15 Mart 2013 Cuma

Argo

"4 Kasım 1979'da İranlı militanlar Tahran'daki Amerikan Büyükelçiliği'ni basıp 52 kişiyi rehin alır. Altı Amerikalı diplomat kaçmayı başarıp Kanada Konsolosu'nun evine sığınır. Bu altı Amerikalı'yı kurtarmak için CIA ajanı Tony Mendez tarafından hazırlanan plan çok büyük riskler taşımaktadır..."

"Based on the declassified true story..."

A.B.D'nin desteğiyle İran'ı yöneten Şah Muhammed Rıza Pehlevi 1979 senesindeki İran devrimi sırasında kaçarak A.B.D'ye sığınır. İran halkı, kendine büyük zulümler ederken servetine servet katan Şah'ı, idam etmek için, Amerikan Hükümeti'nden istemektedir. Amerikan Hükümeti'nin Şah'ı teslim etmemesi üzerine öfkesi her geçen gün artan İran halkının büyükelçiliğe yaptığı baskında kaçmayı başaran altı diplomat 79 gün boyunca Kanadalı bir konsolosluk görevlisinin evinde kalır. A.B.D hükümeti diplomatların kurtarılması için CIA ajanı Tony Mendez'e yetki verir. Tony Mendez'in planı ise altı rehineyi, çekilecek Argo adlı filmin Kanada'lı yapım ekibi olarak gösterip ülkeden çıkarmaktır. Başarıyla gerçekleşen bu kurtarma operasyonu tam 18 sene gizli kalır. 1997'de Clinton tarafından operasyonun gizliliği kaldırılır ve Mendez'e madalyası iade edilir.

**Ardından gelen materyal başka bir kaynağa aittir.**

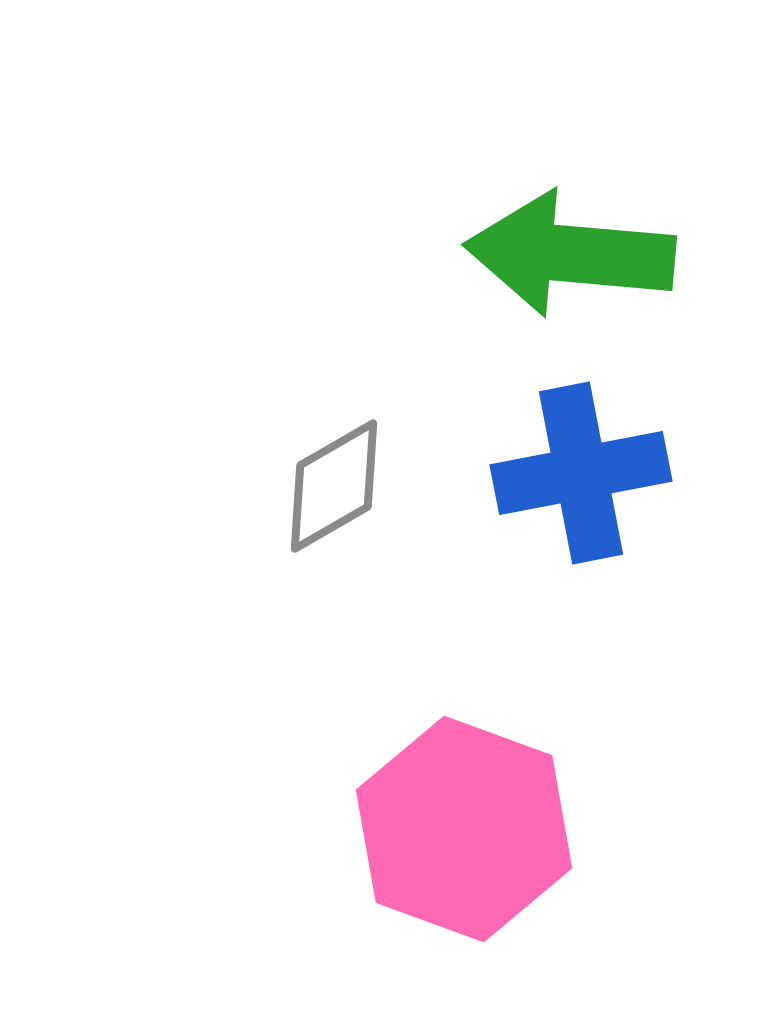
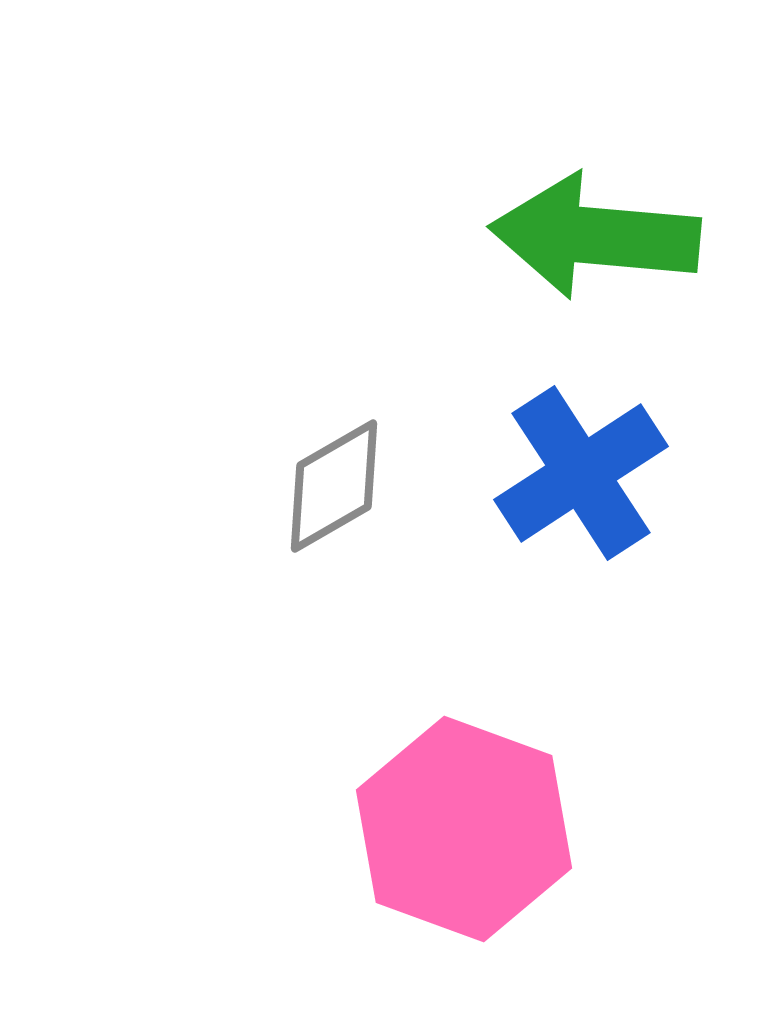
green arrow: moved 25 px right, 18 px up
blue cross: rotated 22 degrees counterclockwise
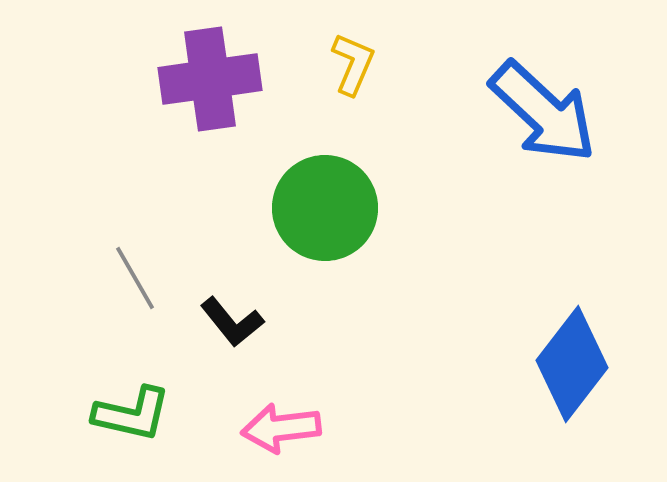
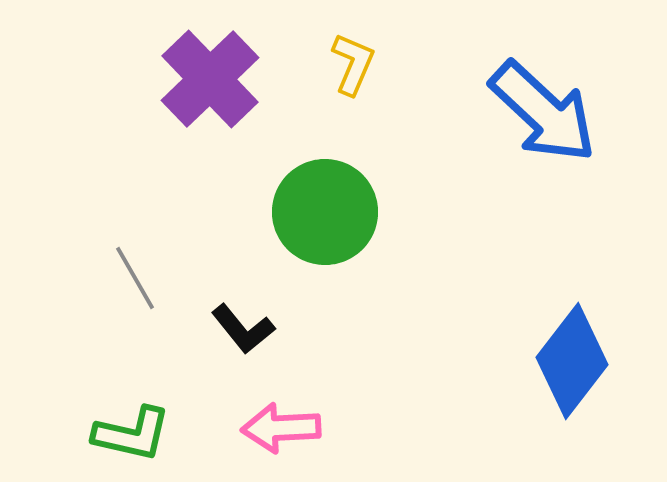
purple cross: rotated 36 degrees counterclockwise
green circle: moved 4 px down
black L-shape: moved 11 px right, 7 px down
blue diamond: moved 3 px up
green L-shape: moved 20 px down
pink arrow: rotated 4 degrees clockwise
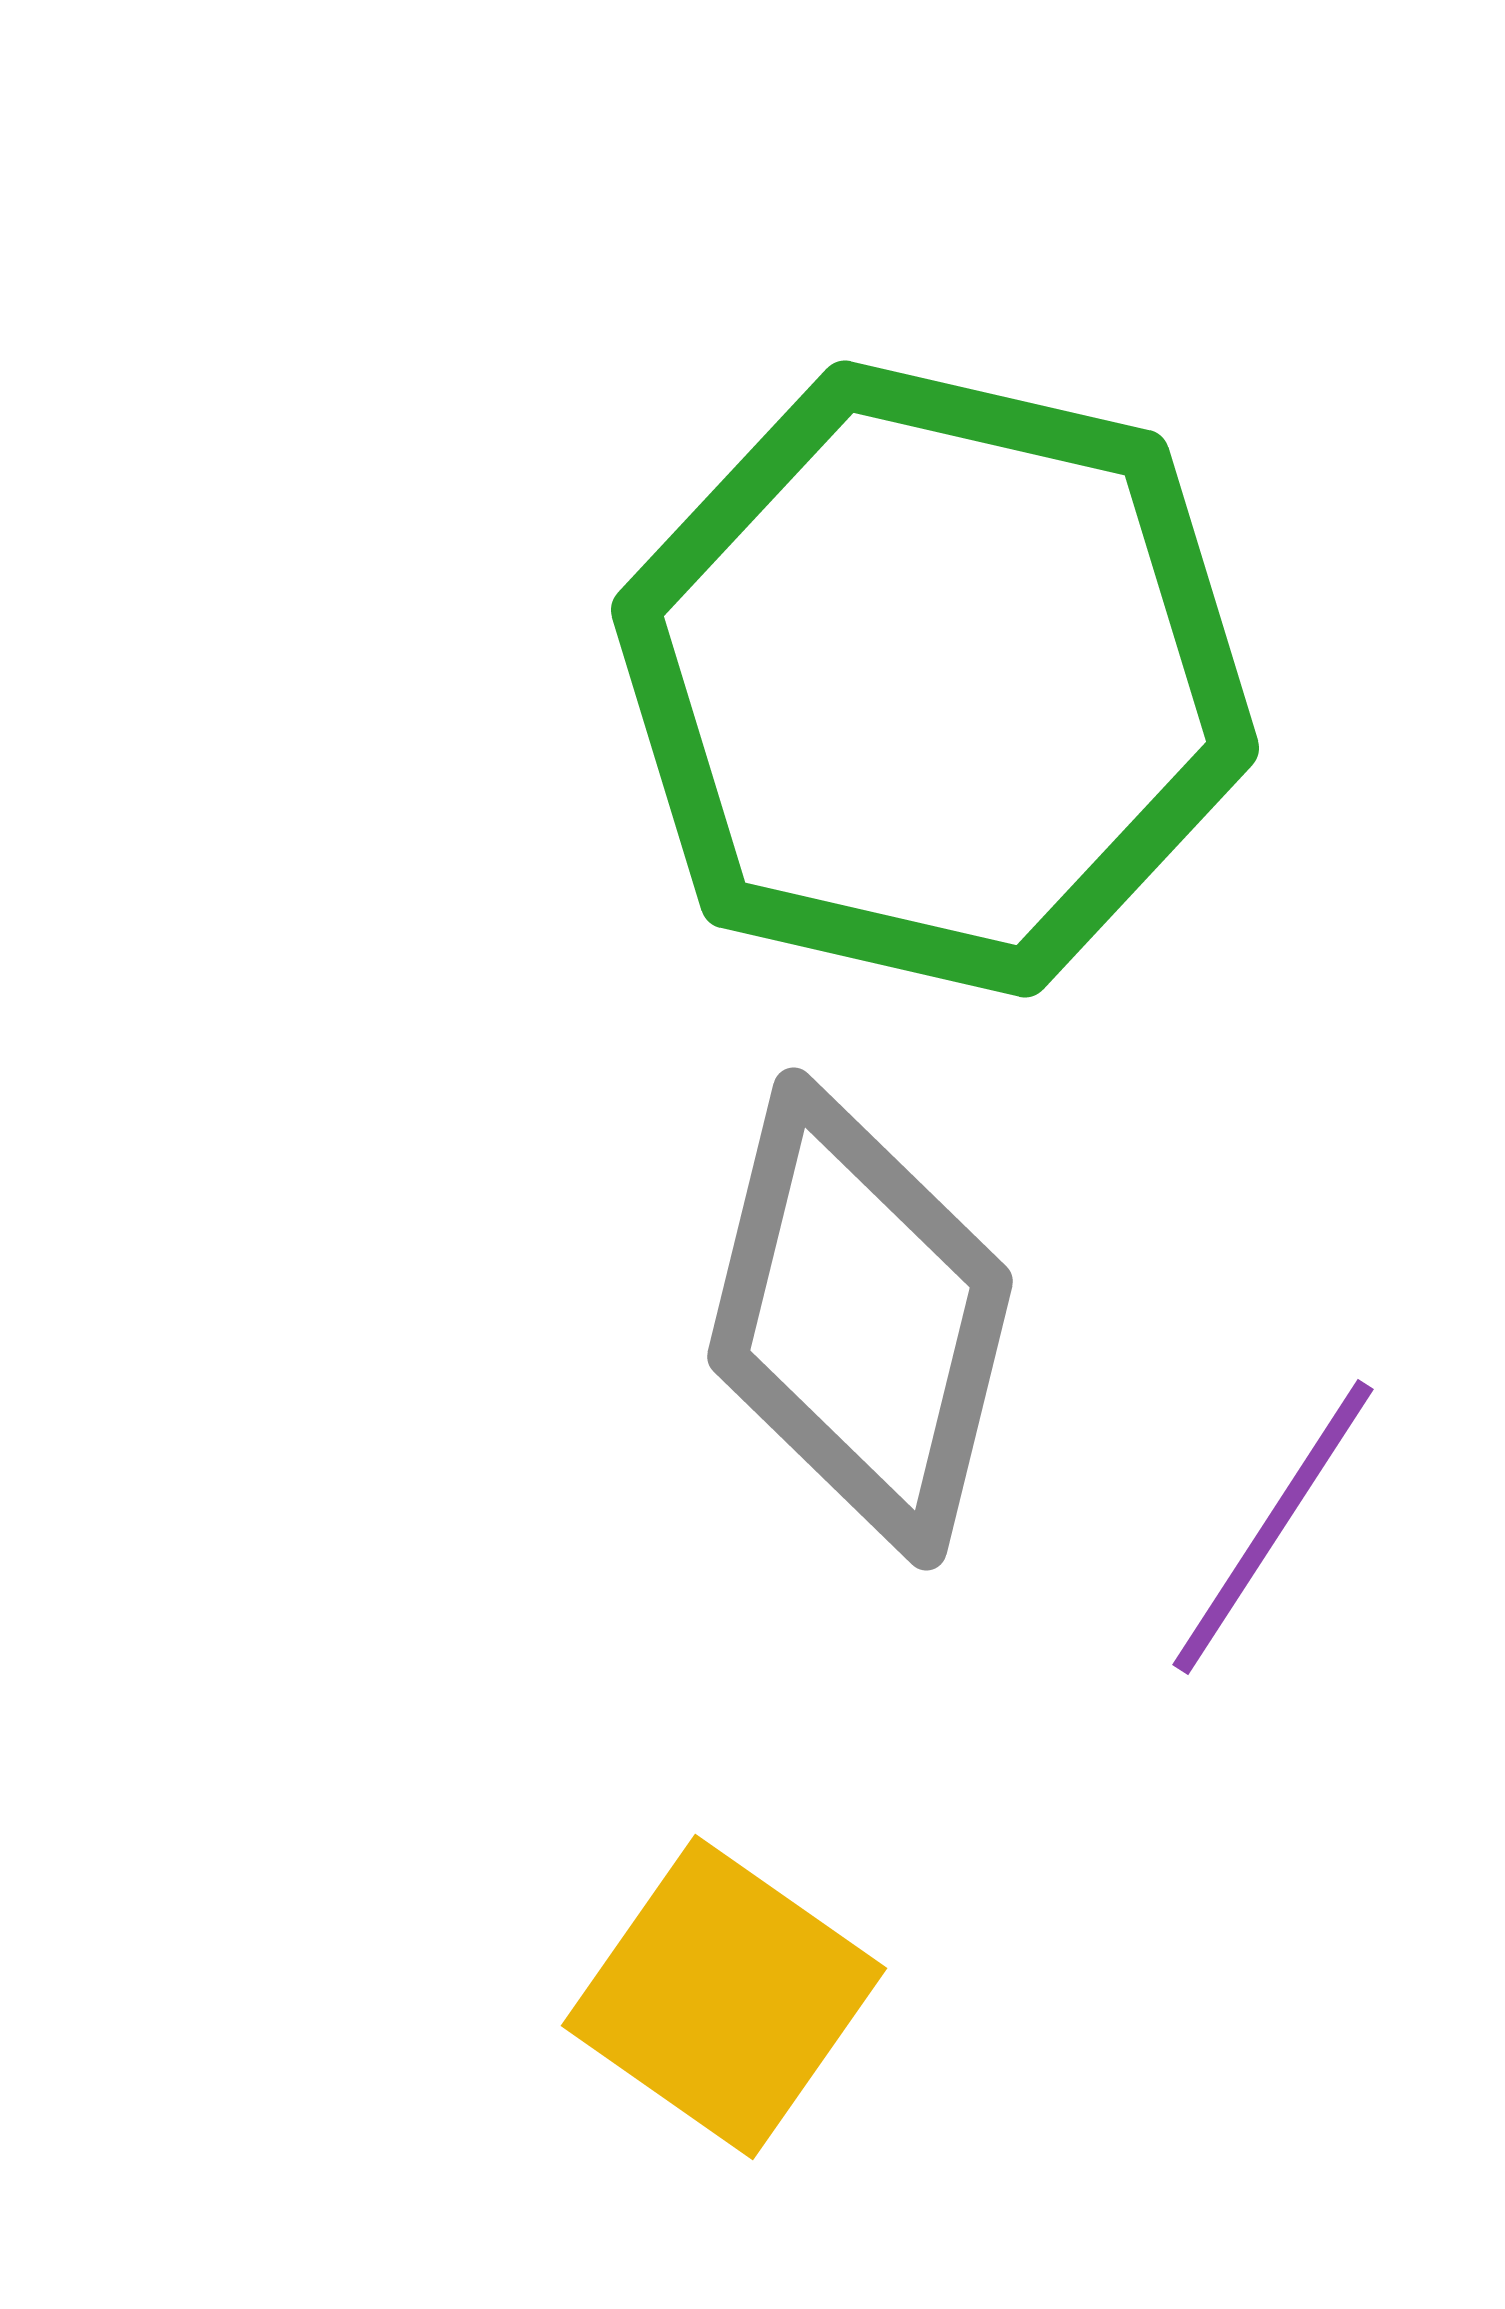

Filmde beni rahatsız eden bir kaç detay var: (Dikkat; Bu kısım biraz spoil içeriyor!)
1- 52 kişi rehin alınıyor. 6 kişi kaçıp konsolosluğa sığınıyor. Ve Amerikan hükümeti sadece bu 6 kişiyi kurtarmanın derdinde. Film boyunca diğer rehinelerin esamesi okunmuyor. Böyle bir gözden çıkarma görmedim ben!
2- Filmde İranlıların öfkesi o kadar dayanaksız ve aptalca gösterilmiş ki, kabul edilir değil. Sen (A.B.D) bir adamı (Şah Muhammed Rıza Pehlevi) ülkenin başına getir (petrol için), onun yaptığı tüm kötülükleri destekle ve sonra senelerce her tür kötülüğe dayanan halktan sakin olmasını bekle. Komik tabi.
3- Kanada Konsolosu'nun evine sığınan altı diplomatın 79 gün boyunca o evde yaşadıkları. Korkuyu, üzüntüyü sadece bir kaç kısa sahnede görebildim. Bunun dışında yemekler, içkiler, sohbetler, müzikler.. O kadar rahat görünüyorlardı ki, yakalandıkları anda işkence görebileceklerine ya da öldürülebileceklerine inanmak biraz zordu. 


Gerçek bir olayın konu edildiği bir film olduğu için sonu baştan belli tabi ki. Fakat bu filmi heyecanla izlemeye engel değil. Özellikle filmin sonlarında havaalanında geçen sahnelerde kalbim hızlı hızlı çarptı :) Sonu baştan belli bir film için aksiyon sahneleri çok iyiydi. Ucu ucuna yetişmeler, son anda kaçırmalar gerçekten çok gerçekçi canlandırılmıştı. Hissettirdiği gerilim güzeldi. 1979 A.B.D'si, İran'ı ve Türkiye'si kusursuzdu. Sadece filmin bir sahnesinde Sultanahmet Camii'nde biriyle buluştuğunu görüyoruz Mendez'in.  (Trafk levhasında ibb logosu varmış sanırım bir sahnede, ben görmedim ama :) Eğri oturup doğru konuşmak gerek; İran'a giremeyen Amerika platoyu İstanbul'da kuruyor. İstanbul'da 1970'lerin Tahran'ı ancak bu kadar iyi kurgulanabilirdi. Filmin sonunda görüyoruz ki cast mükemmel seçilmiş. Çoğu oyuncunun canlandırdığı gerçek kişiye benzerliği muazzam. Alan Arkin ve John Goodman sahneleri çok keyifliydi ayrıca :) Fakat Alan Arkin hangi kafayla en iyi yardımcı erkek oyuncu oscarına aday gösterildi bilemiyorum. Biraz abartı olmuştu bu.



Film üç dalda Oscar aldı. En iyi film, en iyi uyarlama senaryo ve en iyi orijinal müzik. Bu dallarda aday olan filmlerden henüz izleyemediklerim var. Bu yüzden Argo'yu "iyi film" olarak değerlendirmeme rağmen aldığı ödüller konusunda yorum yapamıyorum. Fakat en iyi yönetmen dalında Ben Affleck'in aday gösterilmemesi saçmalıktı! Bu arada 85.si düzenlenen Oscar ödül töreninde bir ilk yaşandı; En iyi film Oscar'ının kime gittiğini törene Beyaz Saray'dan bağlanan Michelle Obama açıkladı. Filme olan büyük hükümet desteğinin en önemli göstergesiydi bu. Ve tabi jestin dibi :) Bir de gizliliği 1997'de kaldırılan bir operasyonun filminin ancak 2012'de yapılması da (yaptırılması mı desem?) A.B.D'nin dış politika hesaplarının sonucudur sanıyorum...

Not: Görseller imdb.com'dan alınmıştır.